I wish I could be there when Hudson transfers to another university and they ask cautiously, “Can you tell us about this administrative dismissal?” and Hudson says, “Yes, I drank one time when I was 21” followed by howling laughter from any sane school administrator. They’d probably congratulate him for being the only student who got in trouble for drinking when of-age EVER at that school.

The Double Standard

Of course, possession or use of alcohol is prohibited at Cedarville University, but it is by no means a zero-tolerance policy. In the section that addresses alcohol, the handbook says, “Violations of these guidelines may result in dismissal.” (p. 16, emphasis added) This is an incredibly vague statement and could apply to any violation of the handbook. A more specific section of the handbook is possession of firearms, which states that disciplinary action up to dismissal is possible and includes fines and specific regulations regarding what is allowable on campus. The disciplinary process for alcohol use and possession is not made clear, and even after his dismissal, Hudson discovered a final level of appeal on his own without being made aware by the University, which was a direct appeal to the Presidential Cabinet.

No statement is made that its alcohol policy is “zero-tolerance” meaning automatic dismissal. If you ask me, I think I know why. For students like Hudson, he contributed greatly to the culture of Cedarville through his service and commitment to community. But when the entire soccer team got busted at a 21st birthday party, they got off scot-free. “But Cedarville Interpreter, they got put on probation.” Wow! That means absolutely nothing! That means no drinking if they’d get caught, or maybe holding off until probation is over.

@ the Cedarville Soccer Team

My question is what is the difference between Hudson and the soccer team? Ah, the soccer team is viewed as an asset by the administration. They make Cedarville marketable to incoming students because “We’re a real school with real sports!” They also bring money to the school through sponsorships and funding. Because of this, they get off with a slap on the wrist while Hudson is dismissed, treated like a nameless face on a Campus Security report.

+===+

> **What you have to do**
Could you resume the piece on Hudson's dismissal from Cedarville University, writing on from its final sentence about the soccer team?

+===+

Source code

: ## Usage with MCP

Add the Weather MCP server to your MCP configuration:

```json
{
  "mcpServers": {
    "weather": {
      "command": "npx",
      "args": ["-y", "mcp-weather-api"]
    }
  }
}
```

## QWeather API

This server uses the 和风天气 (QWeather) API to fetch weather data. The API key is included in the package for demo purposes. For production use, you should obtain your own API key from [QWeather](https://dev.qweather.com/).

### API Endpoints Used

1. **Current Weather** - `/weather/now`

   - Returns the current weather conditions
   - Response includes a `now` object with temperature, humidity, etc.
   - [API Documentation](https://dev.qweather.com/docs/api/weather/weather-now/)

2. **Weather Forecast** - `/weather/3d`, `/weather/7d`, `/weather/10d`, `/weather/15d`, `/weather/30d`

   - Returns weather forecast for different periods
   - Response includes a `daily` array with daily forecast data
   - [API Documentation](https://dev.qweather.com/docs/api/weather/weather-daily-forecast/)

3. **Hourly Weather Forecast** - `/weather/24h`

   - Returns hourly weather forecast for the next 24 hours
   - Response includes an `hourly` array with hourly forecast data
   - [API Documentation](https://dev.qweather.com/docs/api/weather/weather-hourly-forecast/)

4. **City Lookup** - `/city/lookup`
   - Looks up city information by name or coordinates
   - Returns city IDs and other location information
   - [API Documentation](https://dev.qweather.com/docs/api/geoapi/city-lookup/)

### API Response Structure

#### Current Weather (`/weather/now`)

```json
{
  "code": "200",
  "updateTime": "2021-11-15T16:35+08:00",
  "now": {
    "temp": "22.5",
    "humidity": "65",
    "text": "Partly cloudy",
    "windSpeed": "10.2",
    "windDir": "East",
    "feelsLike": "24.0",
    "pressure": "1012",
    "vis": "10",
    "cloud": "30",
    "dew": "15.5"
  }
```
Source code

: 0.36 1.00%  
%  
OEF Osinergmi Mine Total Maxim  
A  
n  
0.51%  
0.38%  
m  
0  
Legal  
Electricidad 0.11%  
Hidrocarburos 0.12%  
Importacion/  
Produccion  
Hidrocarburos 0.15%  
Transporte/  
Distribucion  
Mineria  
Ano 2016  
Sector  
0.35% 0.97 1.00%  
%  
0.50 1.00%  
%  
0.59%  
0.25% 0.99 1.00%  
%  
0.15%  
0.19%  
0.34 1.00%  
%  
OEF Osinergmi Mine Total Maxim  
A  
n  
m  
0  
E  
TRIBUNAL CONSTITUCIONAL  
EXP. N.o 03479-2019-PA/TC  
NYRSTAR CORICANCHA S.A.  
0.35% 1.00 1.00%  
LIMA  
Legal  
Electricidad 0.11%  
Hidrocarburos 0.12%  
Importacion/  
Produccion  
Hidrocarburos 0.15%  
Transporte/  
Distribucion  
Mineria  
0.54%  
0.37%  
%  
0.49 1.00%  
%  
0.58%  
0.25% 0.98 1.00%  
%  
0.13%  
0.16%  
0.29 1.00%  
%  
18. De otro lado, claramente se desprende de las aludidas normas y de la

+===+

> **Written response**
I know personally of multiple individuals who have been caught with alcohol who were not dismissed. The difference? They had connections at the school.

Cedarville’s double standard in this area–as in so many other areas of disciplinary action–is sickening.

If you disagree, consider this: if Dr. White’s own child were attending the University and got busted for alcohol, would a gracious redemption plan suddenly come onto the table?

The Implications

There were three things that stood out about Hudson’s dismissal, which he outlined very well in his final appeal to the Presidential Cabinet. Firstly, his case was adjudicated together with his friend who was charged for criminal offenses. He writes:

As we can see in the first page of the CU Campus Safety report, my charge was described as “NON-CRIMINAL INCIDENT : RESIDENT LIFE ISSUE/VIOLATION”, versus the other individual I was caught with [redacted]  “ORC CRIMINAL : 2925 : 14 DRUG PARAPHERNALIA OFFENSES”.  Due to the difference in nature of our charges, I requested on multiple occasions our cases be judged separately yet despite my greatest efforts, this apparently was not done.  At every stage, from start to finish, our cases were presented as one in the same.  Even the dismissal papers we both received were almost identical, with the only difference being the addition of “substance abuse” to [redacted]’s form. 

This is incredibly malfeasant on the part of the Cedarville administration. To judge two separate cases as one simply because they were associated is misguided at best and unjust at worst–I, personally, call it an injustice. This sends the message to students that if they are even in the room with someone who has made bad decisions, they could be held liable as if they were that person. So don’t visit anyone’s dorms or apartments–if you get in trouble and then you’re there when they get busted for weed it might as well be yours.

This is absurd.

Second, there was no attempt by Cedarville administrators to bring Hudson back into the community. Instead, he was treated like a dirty sinner who needed to be gotten rid of. In his appeal, he writes:

There was no effort to attempt to bring me back to the community.  From start to finish, the solution seemed to be an effort remove me from the community for the betterment of the Cedarville Campus.  While I can see this reaction being understandable for repeated patterns of disobedience or lack of a desire to change, I did not exhibit either of those.  I find this approach to be inconstant [sic] with 2 Corinthians 2:5-11 and Matthew 18:15-17.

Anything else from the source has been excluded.